Of course, prudent lending growth takes time. But if traditional banks’ ceilings provide a reference, Revolut has ample room to significantly expand ARPU by deploying its balance sheet and offering better lending products. For context, a rough estimate puts Barclays’ UK consumer and business banking ARPU at ~£435—about six times Revolut’s current level.
Here’s where Revolut currently sits on breadth (penetration) and depth (primary-account share):

Source: a16z European Banking Survey, February 2026 (N = 4,200)
Revolut has ample runway to move steadily up and right (Ireland’s case is primarily upward)—both by expanding its user base and deepening more relationships into “primary accounts.” The latter should occur organically as its young user cohort matures.
V. Conclusion: More Than Just a Challenger
Revolut’s 2025 numbers matter—not only because they’re impressive, but because they paint a full portrait of a financial institution, not merely a “challenger bank.”

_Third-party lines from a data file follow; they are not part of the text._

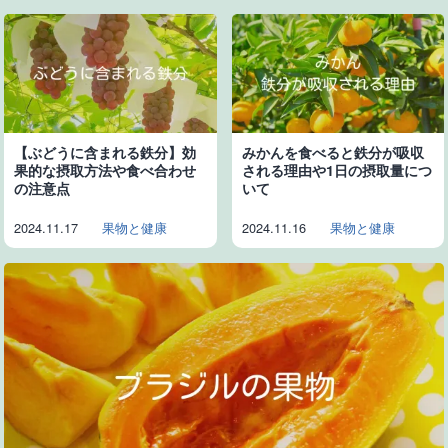
【ぶどうに含まれる鉄分】効
みかんを食べると鉄分が吸収
果的な摂取方法や食べ合わせ
される理由や1日の摂取量につ
の注意点
いて
2024.11.17
果物と健康
2024.11.16
果物と健康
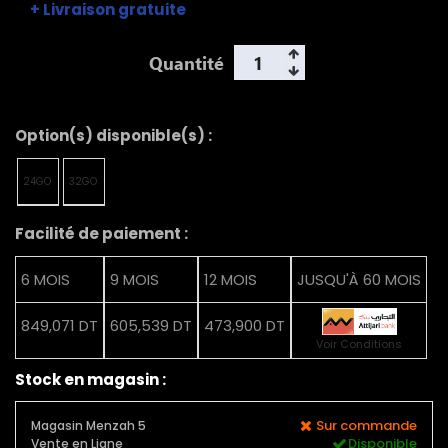
+ Livraison gratuite
Quantité
Option(s) disponible(s) :
24GO
32GO
Facilité de paiement :
6 MOIS
9 MOIS
12 MOIS
JUSQU'À 60 MOIS
849,071 DT
605,539 DT
473,900 DT
Voir Conditions
Stock en magasin :
Sur commande
Magasin Menzah 5
Disponible
Vente en Ligne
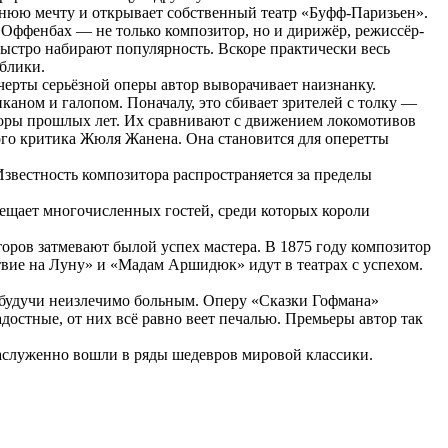
внюю мечту и открывает собственный театр «Буфф-Паризьен».
е Оффенбах — не только композитор, но и дирижёр, режиссёр-
ыстро набирают популярность. Вскоре практически весь
блики.
ерты серьёзной оперы автор выворачивает наизнанку.
аном и галопом. Поначалу, это сбивает зрителей с толку —
торы прошлых лет. Их сравнивают с движением локомотивов
ого критика Жюля Жанена. Она становится для оперетты
звестность композитора распространяется за пределы
ещает многочисленных гостей, среди которых короли
оров затмевают былой успех мастера. В 1875 году композитор
твие на Луну» и «Мадам Аршидюк» идут в театрах с успехом.
 будучи неизлечимо больным. Оперу «Сказки Гофмана»
достные, от них всё равно веет печалью. Премьеры автор так
 заслуженно вошли в ряды шедевров мировой классики.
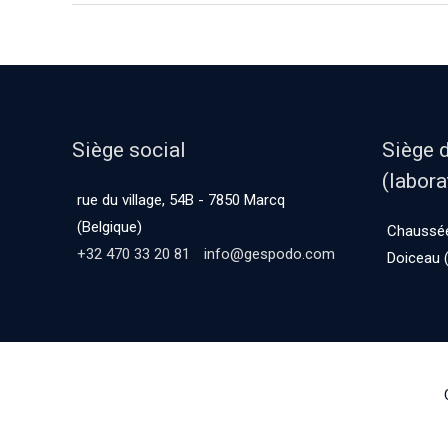
Siège social
Siège 
(labora
rue du village, 54B - 7850 Marcq
(Belgique)
Chaussée
+32 470 33 20 81
info@gespodo.com
Doiceau (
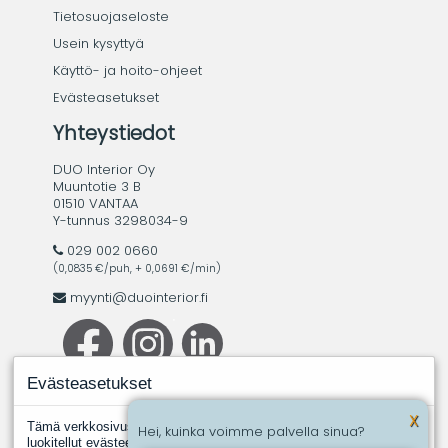
Tietosuojaseloste
Usein kysyttyä
Käyttö- ja hoito-ohjeet
Evästeasetukset
Yhteystiedot
DUO Interior Oy
Muuntotie 3 B
01510 VANTAA
Y-tunnus 3298034-9
029 002 0660
(0,0835 €/puh, + 0,0691 €/min)
myynti@duointerior.fi
Evästeasetukset
X
Tämä verkkosivusto käyttää evästeitä. Evästeistä välttämättömiksi
Hei, kuinka voimme palvella sinua?
luokitellut evästeet tallennetaan selaimeesi, koska ne ovat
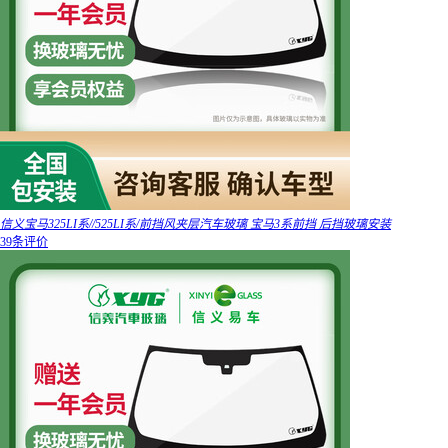
信义宝马325LI系//525LI系/前挡风夹层汽车玻璃 宝马3系前挡 后挡玻璃安装
39条评价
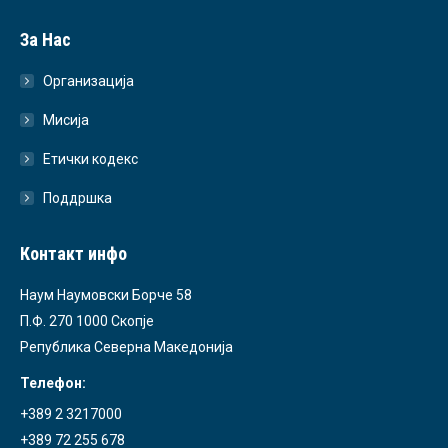
За Нас
Организација
Мисија
Етички кодекс
Поддршка
Контакт инфо
Наум Наумовски Борче 58
П.Ф. 270 1000 Скопје
Република Северна Македонија
Телефон:
+389 2 3217000
+389 72 255 678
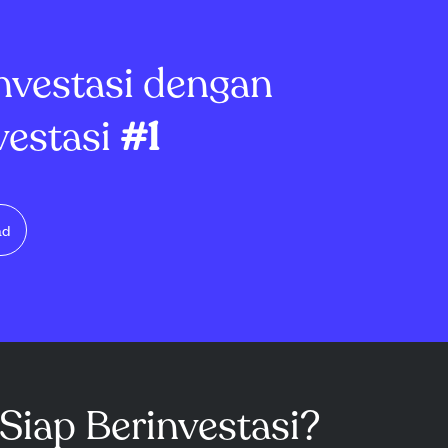
. Penjualan
valuasinya menarik
0%, dengan
dibandingkan...
nvestasi dengan
vestasi
#1
ad
Siap Berinvestasi?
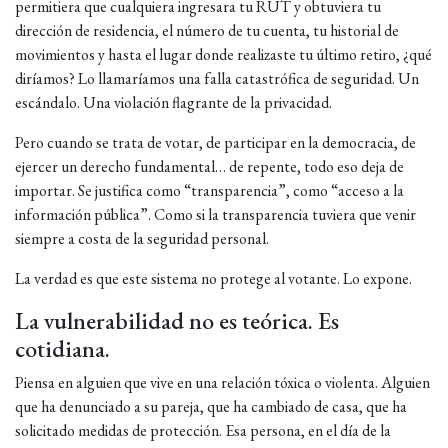
permitiera que cualquiera ingresara tu RUT y obtuviera tu
dirección de residencia, el número de tu cuenta, tu historial de
movimientos y hasta el lugar donde realizaste tu último retiro, ¿qué
diríamos? Lo llamaríamos una falla catastrófica de seguridad. Un
escándalo. Una violación flagrante de la privacidad.
Pero cuando se trata de votar, de participar en la democracia, de
ejercer un derecho fundamental… de repente, todo eso deja de
importar. Se justifica como “transparencia”, como “acceso a la
información pública”. Como si la transparencia tuviera que venir
siempre a costa de la seguridad personal.
La verdad es que este sistema no protege al votante. Lo expone.
La vulnerabilidad no es teórica. Es
cotidiana.
Piensa en alguien que vive en una relación tóxica o violenta. Alguien
que ha denunciado a su pareja, que ha cambiado de casa, que ha
solicitado medidas de protección. Esa persona, en el día de la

User growth remains exceptional, monetization continues broadening, primary-account adoption is rising, and profitability strengthens—even as the company invests aggressively and scales rapidly. This combination is extraordinarily rare in financial services—or any industry.
Execution challenges remain ahead—especially in lending, regulation, and entering new markets—but after reading this annual report, the question has shifted: not “Can Revolut become a scaled banking platform?” but rather “How big can this platform become?”
The company’s stated long-term goal is “100 million daily active users across 100 countries.” That journey is already underway.